The other interesting consideration Frankfurt’s discussion brings to the fore is the absence of envy. Conservatives, of course, are fond of reducing all concerns about economic inequality to envy. And the mystery to be considered here (and to which Frankfurt points) is how, if I am aware that others have more than me, I am not consumed with envy, resentment, or a sense of abiding injustice (i.e. it’s not fair that he has more than me). Certainly some people’s lives are blighted by exactly those feelings. But others are content, are satisfied, in the way Frankfurt describes. The comparison has no bite for them. The difference is noted but not particularly resented—or, if resented, still doesn’t reside at the center of the judgment of their own life. Maybe some kind of primitive narcissism is at work here, some sense that I really like being me and don’t really want to trade in “me” in order to be some other chap. The deep repudiation of self required by envy may just be beyond the reach of 80% of us. Just how prevalent is self-hatred? How many would really desire to change their lot with another?
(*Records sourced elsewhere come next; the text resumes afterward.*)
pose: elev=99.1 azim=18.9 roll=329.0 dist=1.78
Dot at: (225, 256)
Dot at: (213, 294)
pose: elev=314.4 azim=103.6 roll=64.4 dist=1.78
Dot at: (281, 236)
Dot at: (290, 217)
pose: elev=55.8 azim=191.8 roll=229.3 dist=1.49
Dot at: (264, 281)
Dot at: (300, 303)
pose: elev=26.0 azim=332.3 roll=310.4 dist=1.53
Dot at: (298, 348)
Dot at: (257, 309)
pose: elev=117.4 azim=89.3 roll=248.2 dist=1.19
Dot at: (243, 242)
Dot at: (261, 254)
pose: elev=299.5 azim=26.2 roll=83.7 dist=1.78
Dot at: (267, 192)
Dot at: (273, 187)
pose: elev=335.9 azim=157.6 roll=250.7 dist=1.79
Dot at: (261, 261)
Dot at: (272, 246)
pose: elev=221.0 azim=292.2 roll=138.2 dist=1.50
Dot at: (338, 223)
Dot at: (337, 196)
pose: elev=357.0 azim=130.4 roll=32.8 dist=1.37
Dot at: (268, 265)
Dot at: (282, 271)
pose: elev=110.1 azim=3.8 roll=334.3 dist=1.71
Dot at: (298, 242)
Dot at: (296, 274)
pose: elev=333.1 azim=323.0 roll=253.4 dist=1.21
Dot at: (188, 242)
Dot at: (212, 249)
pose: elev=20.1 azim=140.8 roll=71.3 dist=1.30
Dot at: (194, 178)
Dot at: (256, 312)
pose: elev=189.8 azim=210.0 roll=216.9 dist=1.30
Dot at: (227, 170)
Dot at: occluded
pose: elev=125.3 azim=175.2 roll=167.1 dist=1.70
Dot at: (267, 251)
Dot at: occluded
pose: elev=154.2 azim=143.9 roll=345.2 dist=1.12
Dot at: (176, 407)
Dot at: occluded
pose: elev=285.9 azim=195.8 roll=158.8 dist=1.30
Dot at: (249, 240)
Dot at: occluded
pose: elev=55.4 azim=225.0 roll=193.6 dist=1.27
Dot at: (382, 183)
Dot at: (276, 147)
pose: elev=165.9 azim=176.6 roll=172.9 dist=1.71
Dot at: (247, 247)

Pure speculation of course. But the point is not some fantasy about authenticity, about living in a world where I don’t shape my desires or self-judgments at least partially by comparing myself to others. Rather, the fact of our constantly doing such comparing is here acknowledged—and the question is how we live contentedly even as we also recognize that we fall short of others in all kinds of ways. He has better health, a more successful career, a sunnier disposition, more money, more friends, more acclaim. How can I be content when I see all that he possesses that I do not? That’s the mystery. And I don’t think Frankfurt solves it–and I cannot explain it either. His little book makes the mystery’s existence vivid for me.